OutLines: Modeling Spectral Lines from Winds, Bubbles, and Outflows
Sophia R. Flury
TL;DR
OutLines delivers a physically driven framework for modeling emission and absorption lines from winds, bubbles, and outflows, addressing limitations of empirical and multi-Gaussian approaches. By employing the Sobolev approximation, multiple velocity-field choices (including CAK β-law, AccPlaw, and VelPlaw), and diverse radial density profiles across spherical, filled-cone, and hollow-cone geometries (with disks and cavities), the code links spectral features to wind physics and geometry. The authors validate the method on four astrophysical cases—an H II region knot, a Green Pea-like super star cluster, a starburst galaxy, and an AGN—deriving physically meaningful outflow properties and insights into feedback and LyC escape. As an openly available tool, OutLines enables robust, physics-based inference from large spectroscopic surveys, with potential to inform studies of baryon cycling, galaxy evolution, and AGN-driven feedback in the era of WEAVE-LOFAR and 4MOST/WAVES.
Abstract
Common methods for studying the kinematics and geometry of outflowing gas rely on modeling emission and absorption lines in integrated spectra using methods that are not physically motivated, including empirical quantiles or fitting multiple Gaussian or Voigt profiles. Such methods are not always consistent with the interpretation of these features and, as a result, miss key underlying physics and can even lead to inaccurate interpretations of observations.
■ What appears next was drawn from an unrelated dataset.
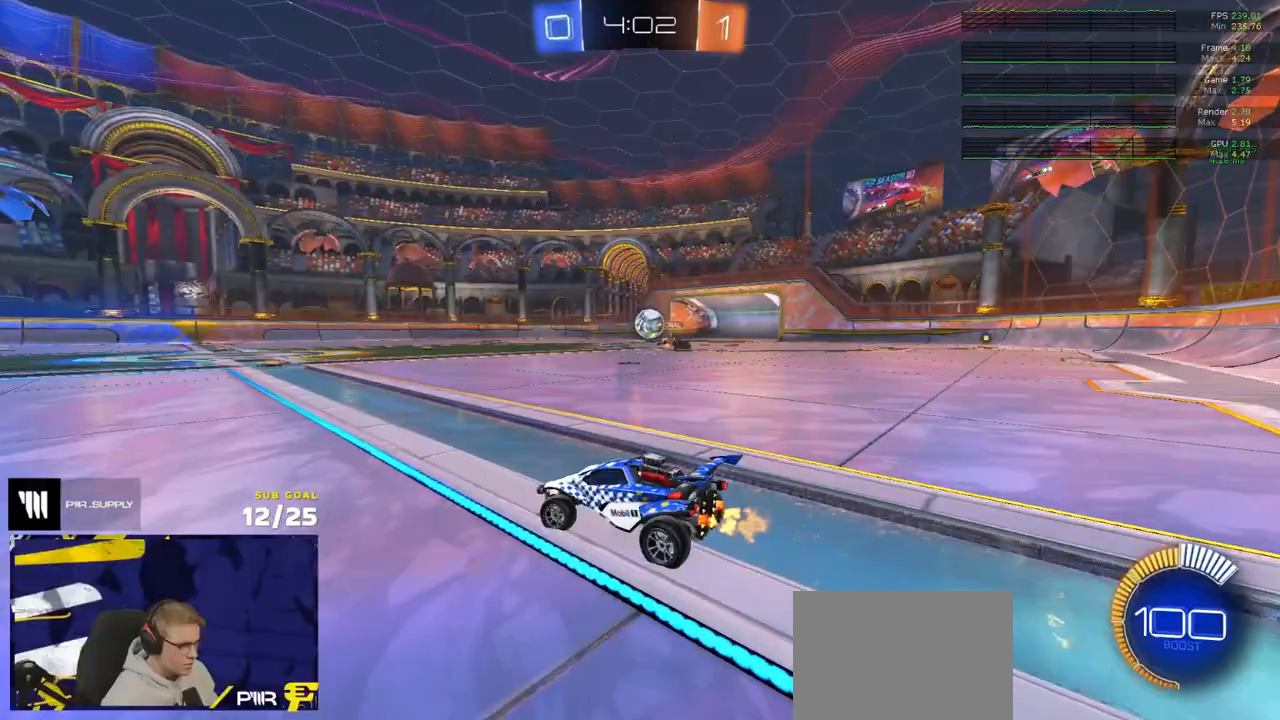
{"buttons": ["A", "R1", "L3"], "left_stick": "center", "right_stick": "center", "events": [[167, "R2", "up"], [183, "A", "down"], [233, "left_stick", "down"], [283, "L3", "down"], [400, "A", "up"], [400, "L3", "up"], [433, "left_stick", "center"], [450, "A", "down"], [450, "R1", "down"], [500, "L3", "down"]]}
To address this problem, we present the publicly available python code OutLines, which provides astrophysical models of spectral emission and absorption line profiles produced by outflows in a variety of environments. The OutLines code accounts for differences in parameterization of the velocity field and density profile while allowing for different outflow geometries, making OutLines versatile and useful for a wide variety of astrophysical phenomena. We demonstrate the wide applicability of OutLines by using the code to model line profiles in an H II region knot, super star clusters, a starburst galaxy, and an AGN. In each of these contexts, we illustrate how OutLines can illuminate key underlying physics in ways that improve our scientific understanding and address important open questions in astronomy, including the key mechanisms in the baryon cycle, the evolution of H II regions and galaxies, and even Lyman continuum escape. OutLines will be a critical resource as massively multiplexed spectroscopic surveys like WEAVE-LOFAR and 4MOST/WAVES come online, providing the means to probe feedback kinematics with deeper, higher resolution spectroscopy for unprecedented large samples of galaxies.